Your task >>
Return, from the data below, each line that contains the word "brilho".

- Opening Delimiter -

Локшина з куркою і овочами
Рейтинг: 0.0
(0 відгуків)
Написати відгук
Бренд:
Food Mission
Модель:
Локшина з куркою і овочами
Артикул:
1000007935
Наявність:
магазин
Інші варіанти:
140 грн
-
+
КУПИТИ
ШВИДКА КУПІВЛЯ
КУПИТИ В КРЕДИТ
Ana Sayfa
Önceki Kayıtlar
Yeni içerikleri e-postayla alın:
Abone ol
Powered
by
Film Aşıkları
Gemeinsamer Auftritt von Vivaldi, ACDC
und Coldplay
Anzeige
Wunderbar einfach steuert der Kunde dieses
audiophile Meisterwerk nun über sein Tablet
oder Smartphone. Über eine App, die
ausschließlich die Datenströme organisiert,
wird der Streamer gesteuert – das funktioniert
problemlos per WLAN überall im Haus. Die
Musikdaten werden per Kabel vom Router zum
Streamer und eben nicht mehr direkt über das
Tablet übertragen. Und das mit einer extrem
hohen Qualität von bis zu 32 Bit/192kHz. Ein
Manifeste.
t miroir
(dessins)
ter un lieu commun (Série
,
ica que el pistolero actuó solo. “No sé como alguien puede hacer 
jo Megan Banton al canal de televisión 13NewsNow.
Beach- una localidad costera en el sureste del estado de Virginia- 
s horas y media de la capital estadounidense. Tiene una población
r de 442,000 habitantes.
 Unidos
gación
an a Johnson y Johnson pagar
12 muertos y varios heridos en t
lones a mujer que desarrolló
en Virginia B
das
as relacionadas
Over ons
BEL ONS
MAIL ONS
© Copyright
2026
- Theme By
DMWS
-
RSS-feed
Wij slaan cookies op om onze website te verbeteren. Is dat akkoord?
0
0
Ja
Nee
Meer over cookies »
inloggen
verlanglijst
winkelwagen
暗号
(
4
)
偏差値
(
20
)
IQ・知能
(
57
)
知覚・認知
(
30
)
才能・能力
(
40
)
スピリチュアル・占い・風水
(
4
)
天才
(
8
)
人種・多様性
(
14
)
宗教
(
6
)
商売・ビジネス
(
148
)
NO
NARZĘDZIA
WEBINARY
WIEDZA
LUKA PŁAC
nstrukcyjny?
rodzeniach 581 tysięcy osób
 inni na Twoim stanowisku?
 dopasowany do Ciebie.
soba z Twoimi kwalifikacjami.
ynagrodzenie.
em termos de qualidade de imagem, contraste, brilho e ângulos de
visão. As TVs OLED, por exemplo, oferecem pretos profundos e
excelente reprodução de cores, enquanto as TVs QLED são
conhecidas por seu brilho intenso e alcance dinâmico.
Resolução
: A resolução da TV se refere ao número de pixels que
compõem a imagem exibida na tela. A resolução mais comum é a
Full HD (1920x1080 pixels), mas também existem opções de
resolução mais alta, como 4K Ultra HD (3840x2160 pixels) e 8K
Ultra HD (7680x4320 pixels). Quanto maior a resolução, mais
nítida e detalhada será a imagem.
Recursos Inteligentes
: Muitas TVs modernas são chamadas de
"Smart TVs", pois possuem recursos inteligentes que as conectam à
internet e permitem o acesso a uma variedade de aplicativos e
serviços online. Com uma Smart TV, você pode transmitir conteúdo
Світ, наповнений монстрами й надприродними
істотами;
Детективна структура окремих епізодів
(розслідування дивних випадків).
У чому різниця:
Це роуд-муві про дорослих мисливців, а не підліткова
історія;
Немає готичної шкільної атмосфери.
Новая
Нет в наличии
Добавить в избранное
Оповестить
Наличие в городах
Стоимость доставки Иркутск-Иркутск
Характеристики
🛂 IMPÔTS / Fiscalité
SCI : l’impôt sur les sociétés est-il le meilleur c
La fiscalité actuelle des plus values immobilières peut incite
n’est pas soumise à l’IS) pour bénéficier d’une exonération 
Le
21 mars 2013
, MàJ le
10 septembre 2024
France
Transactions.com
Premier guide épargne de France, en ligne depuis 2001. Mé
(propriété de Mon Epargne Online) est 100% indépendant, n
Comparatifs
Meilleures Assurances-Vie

- Closing Delimiter -

Result for this task >>
em termos de qualidade de imagem, contraste, brilho e ângulos de
conhecidas por seu brilho intenso e alcance dinâmico.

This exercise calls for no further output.